Wozu Scholz hingegen schweigt, ist das drastische Umsatzwachstum, das Internethändler wie Amazon oder Otto dank des Lockdowns verzeichnen. Dieser Trend könnte auf Dauer den Einzelhandel noch stärker in Mitleidenschaft ziehen als Corona, befürchten Umwelt- und Verbraucherschutzverbände. Schon sprechen Ökonomen von einem bevorstehenden Strukturwandel, ähnlich wie in Luftfahrt und Autoindustrie.

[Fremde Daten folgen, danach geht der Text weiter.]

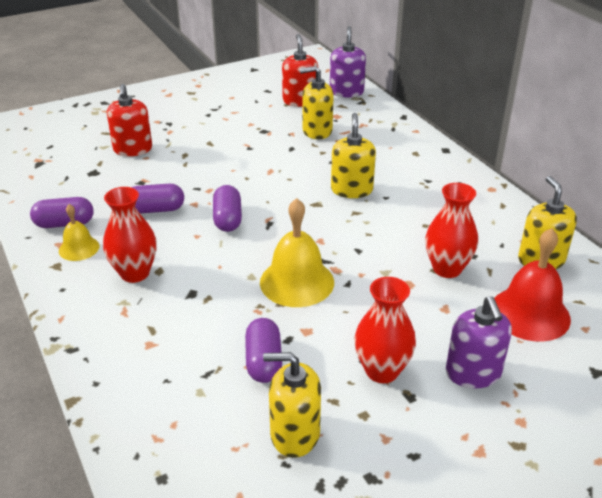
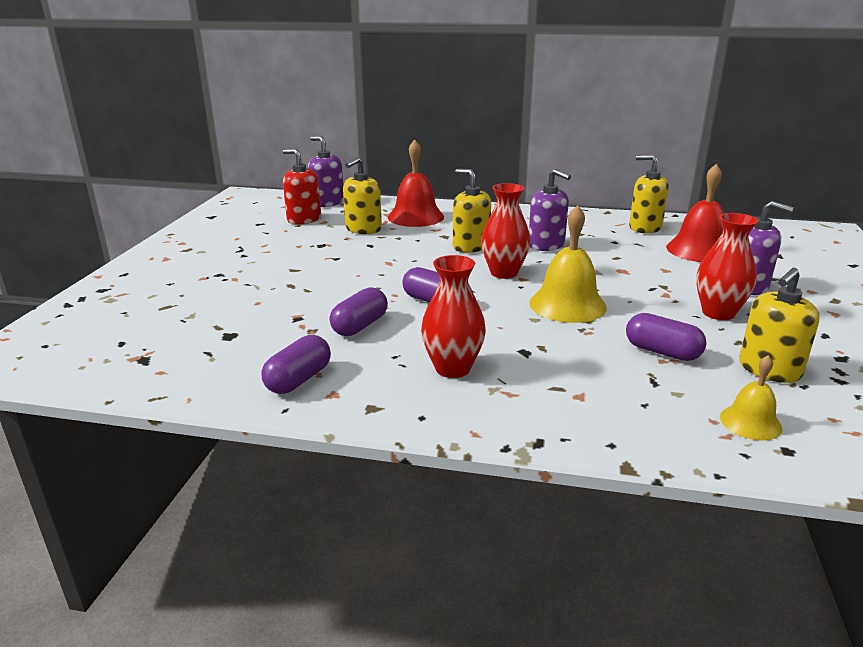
camera: 50 degrees left, 10 degrees down
(79, 248) = (360, 385): yellow bell -> yellow bell (750, 422)
(133, 149) = (228, 304): red soap dispenser -> none
(376, 139) = (415, 217): none -> red bell
(409, 223) = (546, 245): none -> purple soap dispenser
(447, 269) = (619, 253): red vase -> red vase (504, 273)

Derweil sind Ämter noch mit der Auszahlung der Novemberhilfen an Gastgewerbe, Reisebüros und Unterhaltungsbetriebe beschäftigt. Unternehmen mit bis zu 50 Beschäftigten erhalten eine einmalige Pauschale von bis zu 75 Prozent des Umsatzes, den sie im November 2019 erzielten. Da nach Angaben des Hotel- und Gaststättenverbandes die Kosten für Personal- und Wareneinsatz bis zu 30 Prozent betragen, könnte mancher Gastwirt ein gutes Corona-Geschäft machen. Aber es gibt es viele Grenzfälle, etwa Betriebe, die in diesem Jahr erweitert wurden.
Der Unternehmensverband Nord kritisiert, dass die Novemberhilfen von der Politik »mit der sehr heißen Nadel gestrickt« wurden. Die Zeche zahlen auch Kurzarbeiter, Minijobber und prekär Beschäftigte. Gewerkschaften weisen zudem auf eine Rentenlücke hin, die sich durch die niedrigeren Lohnzahlungen im Coronajahr zukünftig auftun.
Ebenfalls läuft derzeit noch die Auszahlung der Überbrückungshilfe II für Unternehmen und Selbstständige, die zwischen April und August einen Umsatzeinbruch von mindestens 30 Prozent erlitten haben. Für sie gibt es bis zu 50 000 Euro pro Monat. Betriebe können außerdem auf weitere steuerliche Hilfsmaßnahmen und auf »Schnellkredite« der staatlichen KfW-Bank zurückgreifen oder Bürgschaften aus dem Wirtschaftsstabilisierungsfonds der Regierung beantragen. Daneben haben die Bundesländer eigene Hilfsprogramme aufgelegt.
Der Opposition im Bundestag reicht das nicht. Die bisherigen Hilfsprogramme hätten zu hohe Zugangshürden, seien zu bürokratisch und die Bearbeitung zu langsam gewesen, kritisiert der finanzpolitische Sprecher der Linksfraktion, Fabio De Masi. Von den zur Verfügung stehenden 24,6 Milliarden Euro Überbrückungshilfe seien bislang nur rund 1,5 Milliarden an die Betroffenen geflossen. »Die Hilfen für den Weihnachtslockdown dürfen nicht erst zu Ostern kommen.«
»Das Geld fließt«, verspricht Finanzminister Scholz. An den Einzelhandel würden schnell Abschlagszahlungen ausgezahlt. Insgesamt sind im Haushalt 2021 allein 39 Milliarden Euro für Wirtschafts- und Überbrückungshilfen vorgesehen. Und es gibt zusätzlichen Spielraum von 35 Milliarden. Die Bundesregierung sei auf eine lange Auseinandersetzung mit dem Virus vorbereitet.